- **Given problem**
Reproduce every line of the listing below, swapping each "Write" for "Produce" and leaving everything else unchanged. Omit the pictures from your answer.

========

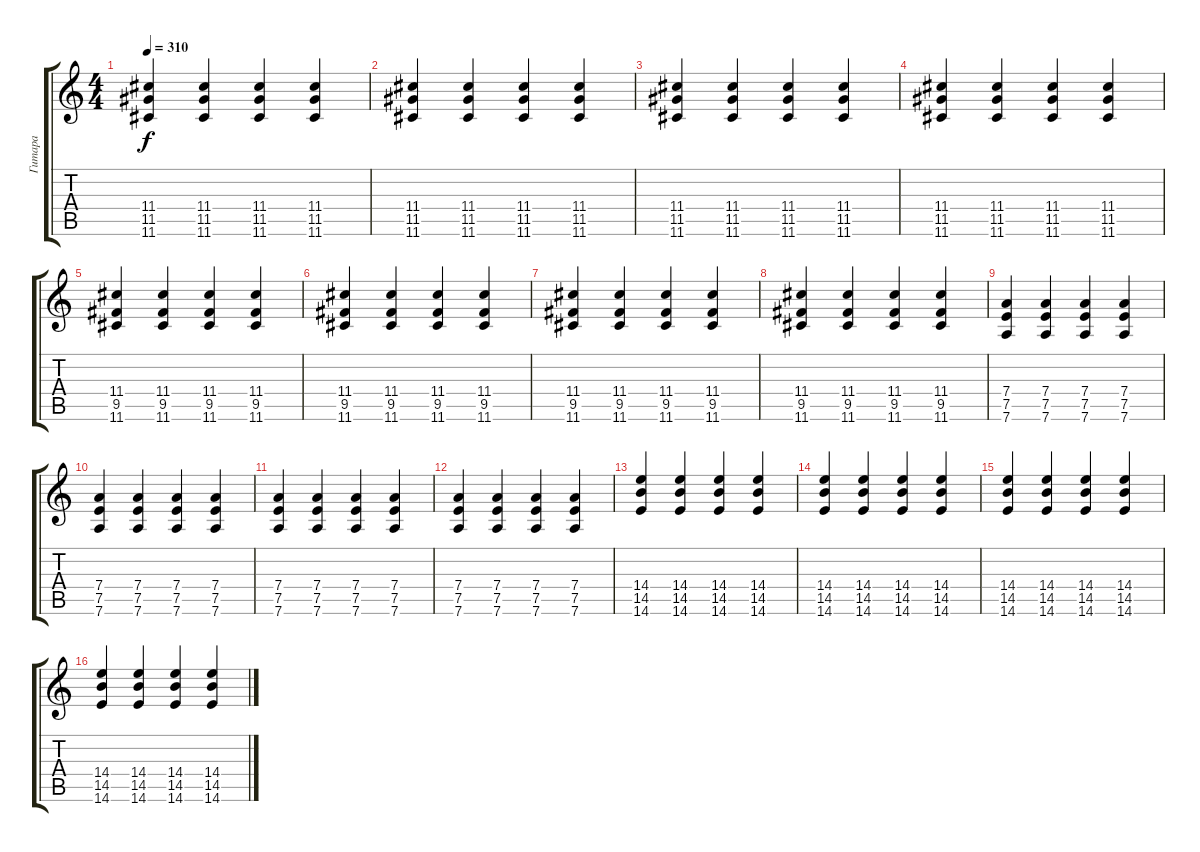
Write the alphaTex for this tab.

\track ("Гитара" "Гитара") {instrument overdrivenguitar}
\staff {score tabs}
\tuning (E4 B3 G3 D3 A2 D2) {hide}
\ts (4 4)
\tempo 310
\clef g2
\ks c
(11.4 11.5 11.6).4{dy f} (11.4 11.5 11.6).4 (11.4 11.5 11.6).4 (11.4 11.5 11.6).4 |
(11.4 11.5 11.6).4 (11.4 11.5 11.6).4 (11.4 11.5 11.6).4 (11.4 11.5 11.6).4 |
(11.4 11.5 11.6).4 (11.4 11.5 11.6).4 (11.4 11.5 11.6).4 (11.4 11.5 11.6).4 |
(11.4 11.5 11.6).4 (11.4 11.5 11.6).4 (11.4 11.5 11.6).4 (11.4 11.5 11.6).4 |
(11.4 9.5 11.6).4 (11.4 9.5 11.6).4 (11.4 9.5 11.6).4 (11.4 9.5 11.6).4 |
(11.4 9.5 11.6).4 (11.4 9.5 11.6).4 (11.4 9.5 11.6).4 (11.4 9.5 11.6).4 |
(11.4 9.5 11.6).4 (11.4 9.5 11.6).4 (11.4 9.5 11.6).4 (11.4 9.5 11.6).4 |
(11.4 9.5 11.6).4 (11.4 9.5 11.6).4 (11.4 9.5 11.6).4 (11.4 9.5 11.6).4 |
(7.4 7.5 7.6).4 (7.4 7.5 7.6).4 (7.4 7.5 7.6).4 (7.4 7.5 7.6).4 |
(7.4 7.5 7.6).4 (7.4 7.5 7.6).4 (7.4 7.5 7.6).4 (7.4 7.5 7.6).4 |
(7.4 7.5 7.6).4 (7.4 7.5 7.6).4 (7.4 7.5 7.6).4 (7.4 7.5 7.6).4 |
(7.4 7.5 7.6).4 (7.4 7.5 7.6).4 (7.4 7.5 7.6).4 (7.4 7.5 7.6).4 |
(14.4 14.5 14.6).4 (14.4 14.5 14.6).4 (14.4 14.5 14.6).4 (14.4 14.5 14.6).4 |
(14.4 14.5 14.6).4 (14.4 14.5 14.6).4 (14.4 14.5 14.6).4 (14.4 14.5 14.6).4 |
(14.4 14.5 14.6).4 (14.4 14.5 14.6).4 (14.4 14.5 14.6).4 (14.4 14.5 14.6).4 |
(14.4 14.5 14.6).4 (14.4 14.5 14.6).4 (14.4 14.5 14.6).4 (14.4 14.5 14.6).4
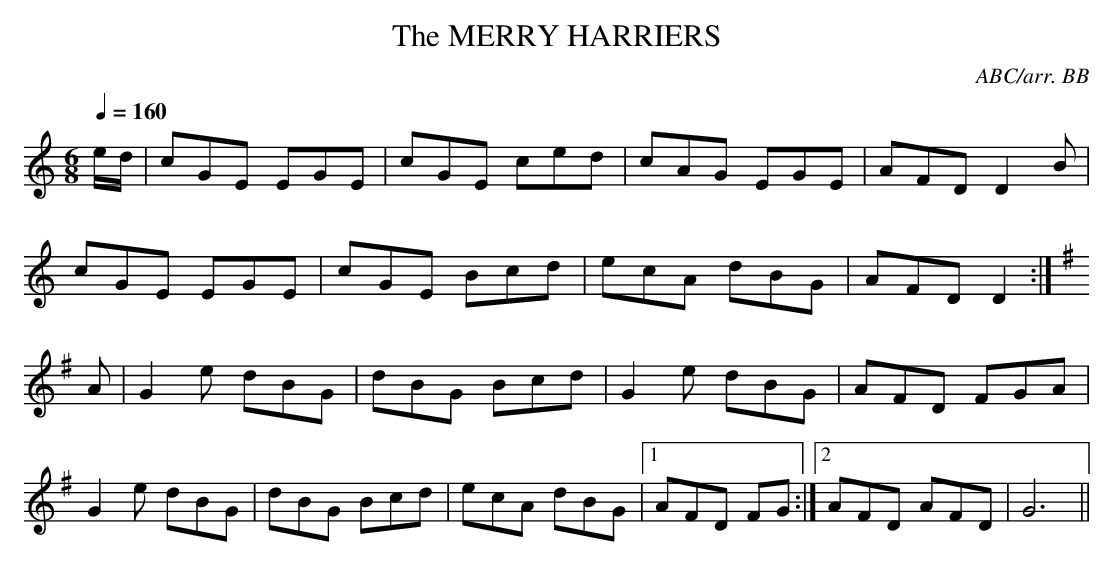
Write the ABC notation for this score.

X:1
T:MERRY HARRIERS, The
C:ABC/arr. BB
Y:"very quick"
an A-B-A structure, but Levey doesn't show that.
Q:1/4=160
L:1/8
M:6/8
K:C % source key: F/C
e/d/|cGE EGE|cGE ced|cAG EGE|AFD D2B|
cGE EGE|cGE Bcd|ecA dBG|AFD D2 :|
K:G
A|G2e dBG|dBG Bcd|G2e dBG|AFD FGA|
G2e dBG|dBG Bcd|ecA dBG|1 AFD FG :|\
[2 AFD AFD |G6||
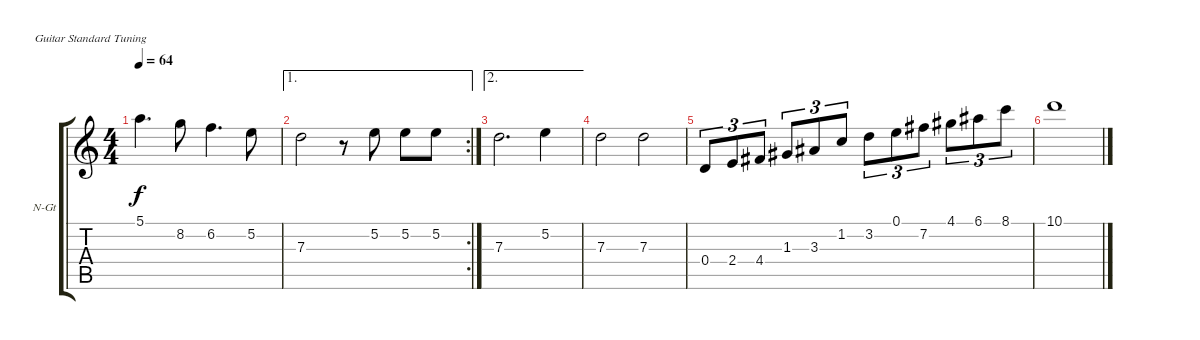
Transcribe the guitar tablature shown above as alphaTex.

\bracketExtendMode groupsimilarinstruments
\firstSystemTrackNameOrientation horizontal
\otherSystemsTrackNameOrientation horizontal
\track ("Violão I" "N-Gt") {instrument acousticguitarnylon}
\staff {score tabs}
\tuning (E4 B3 G3 D3 A2 E2)
\ts (4 4)
\tempo 64
\clef g2
\ks c
5.1.4{d dy f} 8.2.8 6.2.4{d} 5.2.8 |
\ae 1
\rc 2
7.3.2 r.8 5.2.8 5.2.8 5.2.8 |
\ae 2
7.3.2{d} 5.2.4 |
7.3.2 7.3.2 |
0.4.8{tu (3 2)} 2.4.8{tu (3 2)} 4.4.8{tu (3 2)} 1.3.8{tu (3 2)} 3.3.8{tu (3 2)} 1.2.8{tu (3 2)} 3.2.8{tu (3 2)} 0.1.8{tu (3 2)} 7.2.8{tu (3 2)} 4.1.8{tu (3 2)} 6.1.8{tu (3 2)} 8.1.8{tu (3 2)} |
10.1.1
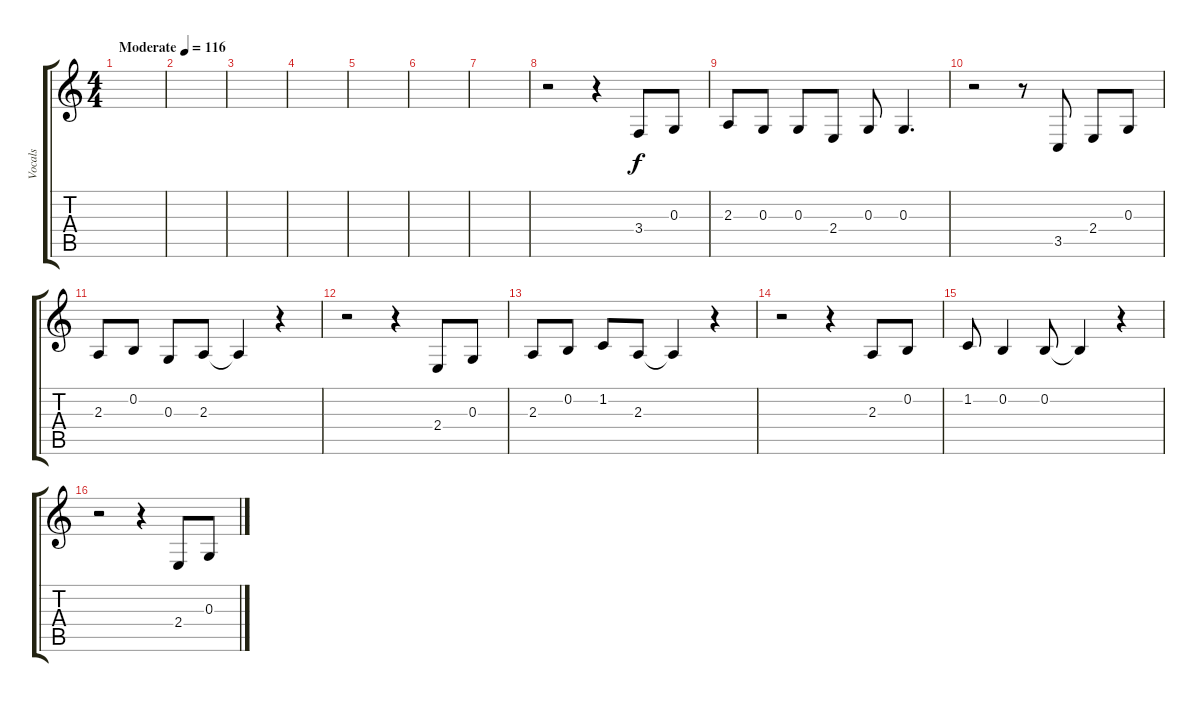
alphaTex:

\track ("Vocals" "Vocals") {instrument lead1square bank 255}
\staff {score tabs}
\tuning (E4 B3 G3 D3 A2 E2) {hide}
\ts (4 4)
\tempo (116 "Moderate")
\clef g2
\ks c
|
|
|
|
|
|
|
r.2 r.4 3.4.8 0.3.8 |
2.3.8 0.3.8 0.3.8 2.4.8 0.3.8 0.3.4{d} |
r.2 r.8 3.5.8 2.4.8 0.3.8 |
2.3.8 0.2.8 0.3.8 2.3.8 2.3{t}.4 r.4 |
r.2 r.4 2.4.8 0.3.8 |
2.3.8 0.2.8 1.2.8 2.3.8 2.3{t}.4 r.4 |
r.2 r.4 2.3.8 0.2.8 |
1.2.8 0.2.4 0.2.8 0.2{t}.4 r.4 |
r.2 r.4 2.4.8 0.3.8
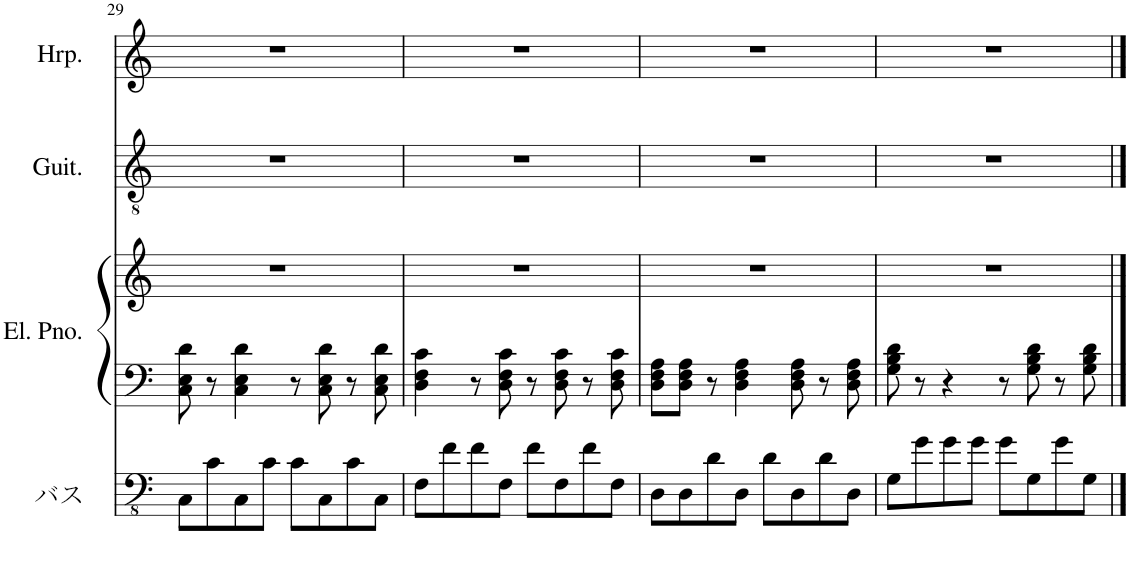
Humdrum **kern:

**kern	**kern	**kern	**kern	**kern
*part4	*part3	*part3	*part2	*part1
*staff5	*staff4	*staff3	*staff2	*staff1
*I"アコースティックベース	*I"エレクトリックピアノ	*	*I"アコースティックギター	*I"ハープ
!!LO:PB:g=z
*clefFv4	*clefF4	*clefG2	*clefGv2	*clefG2
*k[]	*k[]	*k[]	*k[]	*k[]
*M4/4	*M4/4	*M4/4	*M4/4	*M4/4
=29	=29	=29	=29	=29
8CC\L	8C\ 8E\ 8d\	1r	1r	1r
8C\	8r	.	.	.
8CC\	4C\ 4E\ 4d\	.	.	.
8C\J	.	.	.	.
8C\L	8r	.	.	.
8CC\	8C\ 8E\ 8d\	.	.	.
8C\	8r	.	.	.
8CC\J	8C\ 8E\ 8d\	.	.	.
=30	=30	=30	=30	=30
8FF\L	4D\ 4F\ 4c\	1r	1r	1r
8F\	.	.	.	.
8F\	8r	.	.	.
8FF\J	8D\ 8F\ 8c\	.	.	.
8F\L	8r	.	.	.
8FF\	8D\ 8F\ 8c\	.	.	.
8F\	8r	.	.	.
8FF\J	8D\ 8F\ 8c\	.	.	.
=31	=31	=31	=31	=31
8DD\L	8D\ 8F\ 8A\L	1r	1r	1r
8DD\	8D\ 8F\ 8A\J	.	.	.
8D\	8r	.	.	.
8DD\J	4D\ 4F\ 4A\	.	.	.
8D\L	.	.	.	.
8DD\	8D\ 8F\ 8A\	.	.	.
8D\	8r	.	.	.
8DD\J	8D\ 8F\ 8A\	.	.	.
=32	=32	=32	=32	=32
8GG\L	8G\ 8B\ 8d\	1r	1r	1r
8G\	8r	.	.	.
8G\	4r	.	.	.
8G\J	.	.	.	.
8G\L	8r	.	.	.
8GG\	8G\ 8B\ 8d\	.	.	.
8G\	8r	.	.	.
8GG\J	8G\ 8B\ 8d\	.	.	.
==	==	==	==	==
*-	*-	*-	*-	*-
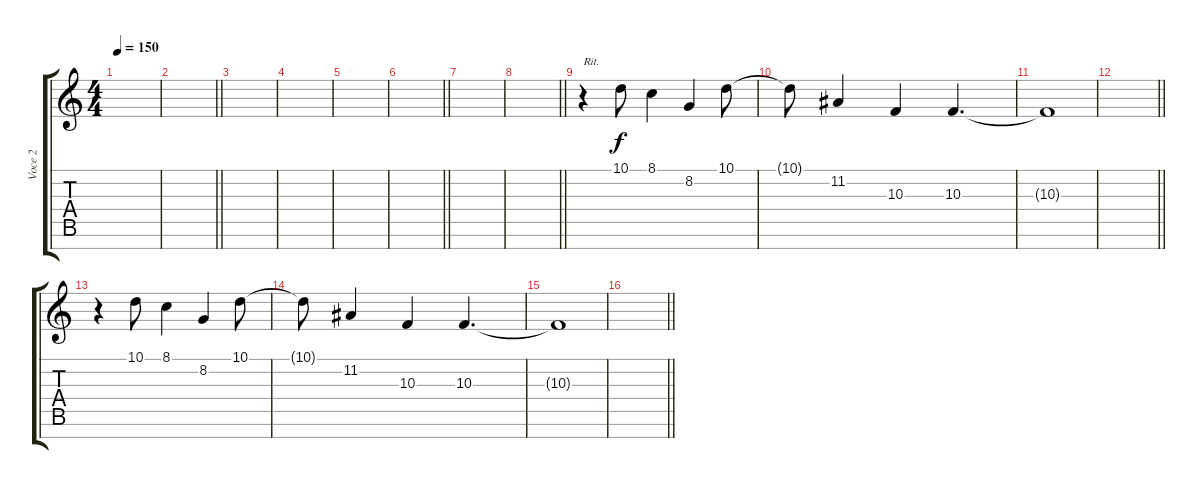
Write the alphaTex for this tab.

\track ("Voce 2" "Voce 2") {instrument lead1square}
\staff {score tabs}
\tuning (E4 B3 G3 D3 A2 E2 B1) {hide}
\ts (4 4)
\tempo 150
\clef g2
\ks c
|
\barLineRight lightlight
|
|
|
|
\barLineRight lightlight
|
|
\barLineRight lightlight
|
r.4{txt "Rit."} 10.1.8 8.1.4 8.2.4 10.1.8 |
10.1{t}.8 11.2.4 10.3.4 10.3.4{d} |
10.3{t}.1 |
\barLineRight lightlight
|
r.4 10.1.8 8.1.4 8.2.4 10.1.8 |
10.1{t}.8 11.2.4 10.3.4 10.3.4{d} |
10.3{t}.1 |
\barLineRight lightlight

========

- **Correct output**
Produce the alphaTex for this tab.

\track ("Гитара" "Гитара") {instrument overdrivenguitar}
\staff {score tabs}
\tuning (E4 B3 G3 D3 A2 D2) {hide}
\ts (4 4)
\tempo 310
\clef g2
\ks c
(11.4 11.5 11.6).4{dy f} (11.4 11.5 11.6).4 (11.4 11.5 11.6).4 (11.4 11.5 11.6).4 |
(11.4 11.5 11.6).4 (11.4 11.5 11.6).4 (11.4 11.5 11.6).4 (11.4 11.5 11.6).4 |
(11.4 11.5 11.6).4 (11.4 11.5 11.6).4 (11.4 11.5 11.6).4 (11.4 11.5 11.6).4 |
(11.4 11.5 11.6).4 (11.4 11.5 11.6).4 (11.4 11.5 11.6).4 (11.4 11.5 11.6).4 |
(11.4 9.5 11.6).4 (11.4 9.5 11.6).4 (11.4 9.5 11.6).4 (11.4 9.5 11.6).4 |
(11.4 9.5 11.6).4 (11.4 9.5 11.6).4 (11.4 9.5 11.6).4 (11.4 9.5 11.6).4 |
(11.4 9.5 11.6).4 (11.4 9.5 11.6).4 (11.4 9.5 11.6).4 (11.4 9.5 11.6).4 |
(11.4 9.5 11.6).4 (11.4 9.5 11.6).4 (11.4 9.5 11.6).4 (11.4 9.5 11.6).4 |
(7.4 7.5 7.6).4 (7.4 7.5 7.6).4 (7.4 7.5 7.6).4 (7.4 7.5 7.6).4 |
(7.4 7.5 7.6).4 (7.4 7.5 7.6).4 (7.4 7.5 7.6).4 (7.4 7.5 7.6).4 |
(7.4 7.5 7.6).4 (7.4 7.5 7.6).4 (7.4 7.5 7.6).4 (7.4 7.5 7.6).4 |
(7.4 7.5 7.6).4 (7.4 7.5 7.6).4 (7.4 7.5 7.6).4 (7.4 7.5 7.6).4 |
(14.4 14.5 14.6).4 (14.4 14.5 14.6).4 (14.4 14.5 14.6).4 (14.4 14.5 14.6).4 |
(14.4 14.5 14.6).4 (14.4 14.5 14.6).4 (14.4 14.5 14.6).4 (14.4 14.5 14.6).4 |
(14.4 14.5 14.6).4 (14.4 14.5 14.6).4 (14.4 14.5 14.6).4 (14.4 14.5 14.6).4 |
(14.4 14.5 14.6).4 (14.4 14.5 14.6).4 (14.4 14.5 14.6).4 (14.4 14.5 14.6).4
Produce the ABC notation for this score.

X:1
T:MERRY HARRIERS, The
C:ABC/arr. BB
Y:"very quick"
an A-B-A structure, but Levey doesn't show that.
Q:1/4=160
L:1/8
M:6/8
K:C % source key: F/C
e/d/|cGE EGE|cGE ced|cAG EGE|AFD D2B|
cGE EGE|cGE Bcd|ecA dBG|AFD D2 :|
K:G
A|G2e dBG|dBG Bcd|G2e dBG|AFD FGA|
G2e dBG|dBG Bcd|ecA dBG|1 AFD FG :|\
[2 AFD AFD |G6||
Transcribe the guitar tablature shown above as alphaTex.

\bracketExtendMode groupsimilarinstruments
\firstSystemTrackNameOrientation horizontal
\otherSystemsTrackNameOrientation horizontal
\track ("Violão I" "N-Gt") {instrument acousticguitarnylon}
\staff {score tabs}
\tuning (E4 B3 G3 D3 A2 E2)
\ts (4 4)
\tempo 64
\clef g2
\ks c
5.1.4{d dy f} 8.2.8 6.2.4{d} 5.2.8 |
\ae 1
\rc 2
7.3.2 r.8 5.2.8 5.2.8 5.2.8 |
\ae 2
7.3.2{d} 5.2.4 |
7.3.2 7.3.2 |
0.4.8{tu (3 2)} 2.4.8{tu (3 2)} 4.4.8{tu (3 2)} 1.3.8{tu (3 2)} 3.3.8{tu (3 2)} 1.2.8{tu (3 2)} 3.2.8{tu (3 2)} 0.1.8{tu (3 2)} 7.2.8{tu (3 2)} 4.1.8{tu (3 2)} 6.1.8{tu (3 2)} 8.1.8{tu (3 2)} |
10.1.1
alphaTex:

\track ("Vocals" "Vocals") {instrument lead1square bank 255}
\staff {score tabs}
\tuning (E4 B3 G3 D3 A2 E2) {hide}
\ts (4 4)
\tempo (116 "Moderate")
\clef g2
\ks c
|
|
|
|
|
|
|
r.2 r.4 3.4.8 0.3.8 |
2.3.8 0.3.8 0.3.8 2.4.8 0.3.8 0.3.4{d} |
r.2 r.8 3.5.8 2.4.8 0.3.8 |
2.3.8 0.2.8 0.3.8 2.3.8 2.3{t}.4 r.4 |
r.2 r.4 2.4.8 0.3.8 |
2.3.8 0.2.8 1.2.8 2.3.8 2.3{t}.4 r.4 |
r.2 r.4 2.3.8 0.2.8 |
1.2.8 0.2.4 0.2.8 0.2{t}.4 r.4 |
r.2 r.4 2.4.8 0.3.8
Humdrum **kern:

**kern	**kern	**kern	**kern	**kern
*part4	*part3	*part3	*part2	*part1
*staff5	*staff4	*staff3	*staff2	*staff1
*I"アコースティックベース	*I"エレクトリックピアノ	*	*I"アコースティックギター	*I"ハープ
!!LO:PB:g=z
*clefFv4	*clefF4	*clefG2	*clefGv2	*clefG2
*k[]	*k[]	*k[]	*k[]	*k[]
*M4/4	*M4/4	*M4/4	*M4/4	*M4/4
=29	=29	=29	=29	=29
8CC\L	8C\ 8E\ 8d\	1r	1r	1r
8C\	8r	.	.	.
8CC\	4C\ 4E\ 4d\	.	.	.
8C\J	.	.	.	.
8C\L	8r	.	.	.
8CC\	8C\ 8E\ 8d\	.	.	.
8C\	8r	.	.	.
8CC\J	8C\ 8E\ 8d\	.	.	.
=30	=30	=30	=30	=30
8FF\L	4D\ 4F\ 4c\	1r	1r	1r
8F\	.	.	.	.
8F\	8r	.	.	.
8FF\J	8D\ 8F\ 8c\	.	.	.
8F\L	8r	.	.	.
8FF\	8D\ 8F\ 8c\	.	.	.
8F\	8r	.	.	.
8FF\J	8D\ 8F\ 8c\	.	.	.
=31	=31	=31	=31	=31
8DD\L	8D\ 8F\ 8A\L	1r	1r	1r
8DD\	8D\ 8F\ 8A\J	.	.	.
8D\	8r	.	.	.
8DD\J	4D\ 4F\ 4A\	.	.	.
8D\L	.	.	.	.
8DD\	8D\ 8F\ 8A\	.	.	.
8D\	8r	.	.	.
8DD\J	8D\ 8F\ 8A\	.	.	.
=32	=32	=32	=32	=32
8GG\L	8G\ 8B\ 8d\	1r	1r	1r
8G\	8r	.	.	.
8G\	4r	.	.	.
8G\J	.	.	.	.
8G\L	8r	.	.	.
8GG\	8G\ 8B\ 8d\	.	.	.
8G\	8r	.	.	.
8GG\J	8G\ 8B\ 8d\	.	.	.
==	==	==	==	==
*-	*-	*-	*-	*-
Produce the alphaTex for this tab.

\track ("Voce 2" "Voce 2") {instrument lead1square}
\staff {score tabs}
\tuning (E4 B3 G3 D3 A2 E2 B1) {hide}
\ts (4 4)
\tempo 150
\clef g2
\ks c
|
\barLineRight lightlight
|
|
|
|
\barLineRight lightlight
|
|
\barLineRight lightlight
|
r.4{txt "Rit."} 10.1.8 8.1.4 8.2.4 10.1.8 |
10.1{t}.8 11.2.4 10.3.4 10.3.4{d} |
10.3{t}.1 |
\barLineRight lightlight
|
r.4 10.1.8 8.1.4 8.2.4 10.1.8 |
10.1{t}.8 11.2.4 10.3.4 10.3.4{d} |
10.3{t}.1 |
\barLineRight lightlight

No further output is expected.